Selçuk, diğer kademelerle ilgili de kademeli ve seyreltilmiş bir model mi düşünüleceği sorusu üzerine şu an için böyle düşünüldüğünü söyledi. Selçuk, il hıfzıssıhha kurulları eğitimle ilgili tavsiyede bulunursa bunu dikkate alacaklarını belirtti. Selçuk, "Her ilde her şey aynı olacaktır, böyle bir katiyetle konuşamayız. Biz duruma bakarak esnek bir değerlendirme yapmak zorundayız." ifadelerini kullandı.
Sınavlara hazırlanan 8. ve 12'nci sınıflar için bir müfredat düzenlemesi olup olmayacağına ilişkin soru üzerine Selçuk, "Bu sene öğrencilerimizin, müfredatın tamamından sorumlu olmasını ve ölçme değerlendirme açısından okullarda sınav yapılması konusunu gündeme getiriyoruz. Resmi açıklamayı yakında yapacağız. İlkokulda sınav yok, ortaokullar, liseler için yani mevzuatta sınav muhatabı olan bütün çocuklarımız için sınavlarımızı okullarda yapacağız." diye konuştu.

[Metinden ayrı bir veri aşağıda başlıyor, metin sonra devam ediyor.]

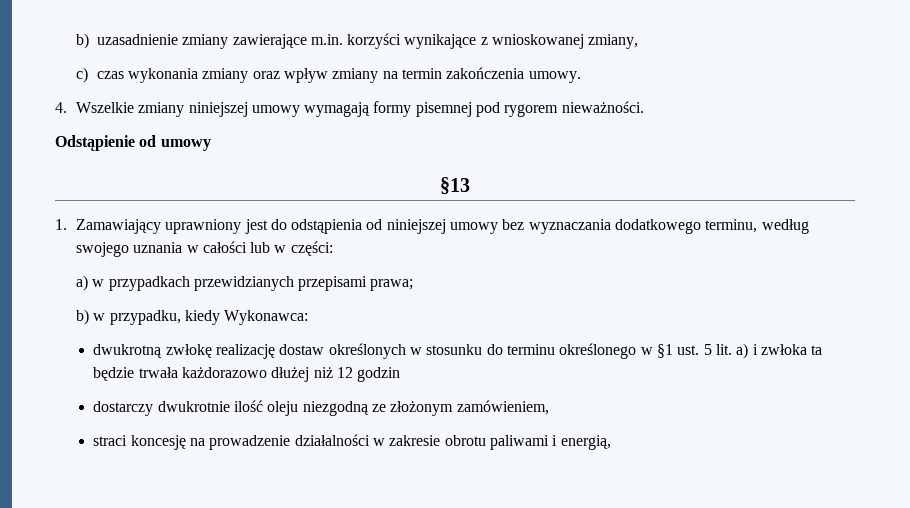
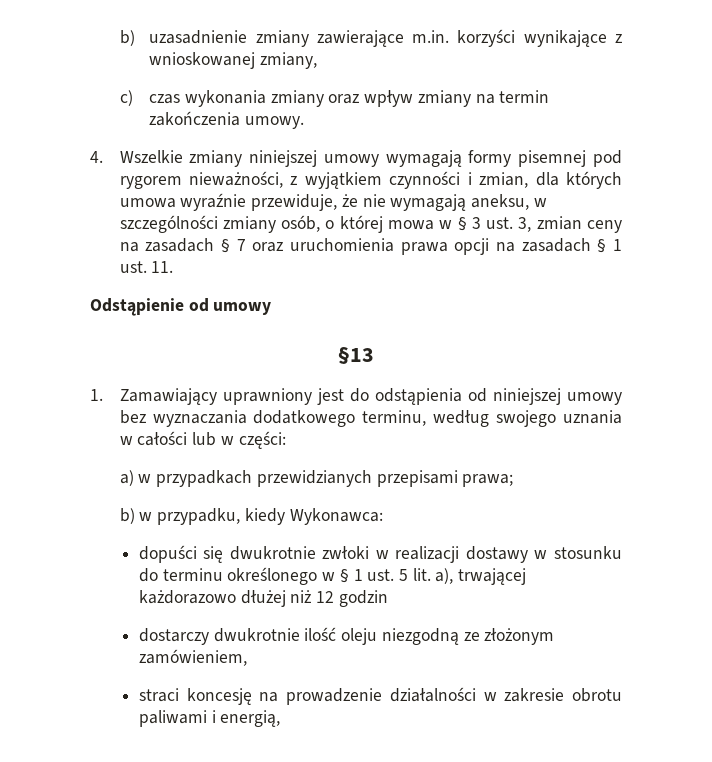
[561,101,644,113] nieważności. -> [189,171,622,189] [119,193,547,211] [119,215,622,233] [119,238,622,255] [119,261,174,273] nieważności, z wyjątkiem czynności i zmian, dla których umowa wyraźnie przewiduje, że nie wymagają aneksu, w szczególności zmiany osób, o której mowa w § 3 ust. 3, zmian ceny na zasadach § 7 oraz uruchomienia prawa opcji na zasadach § 1 ust. 11.
[93,343,406,359] dwukrotną zwłokę realizację dostaw określonych -> [138,545,528,563] dopuści się dwukrotnie zwłoki w realizacji dostawy
[656,344,673,358] §1 -> [339,569,363,583] § 1
[736,343,823,359] [93,367,178,381] a) i zwłoka ta będzie trwała -> [435,568,527,585] a), trwającej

Bakan Selçuk, bu durumun uzaktan eğitim devam etse de geçerli olacağını belirtti.
Ders sınavlarının nasıl olacağının sorulmasına karşılık da Bakan Selçuk, "Randevulu sistemle sınav yapmak durumundayız. Çünkü tüm öğrencileri aynı gün okula çağıramayız. Diyelim ki 7'nci sınıfların sınavı varsa, onların günü, saati ayrı olabilir, biri sabah biri öğleden sonra gelebilir. Bunları okullar ayarlar. Bunlarla ilgili çerçeve hazır." bilgisini paylaştı.
Bakan Selçuk, Liselere Geçiş Sistemi (LGS) kapsamında gerçekleştirilen merkezi sınavların bu yıl da haziranda yapılacağını belirterek, tarihe ilişkin kararın o günkü şartlara göre verileceğini bildirdi.
Selçuk, öğrencilerin, gerekli şartlar sağlandığı takdirde derslerde isterlerse maskelerini çıkarabileceklerini de sözlerine ekledi.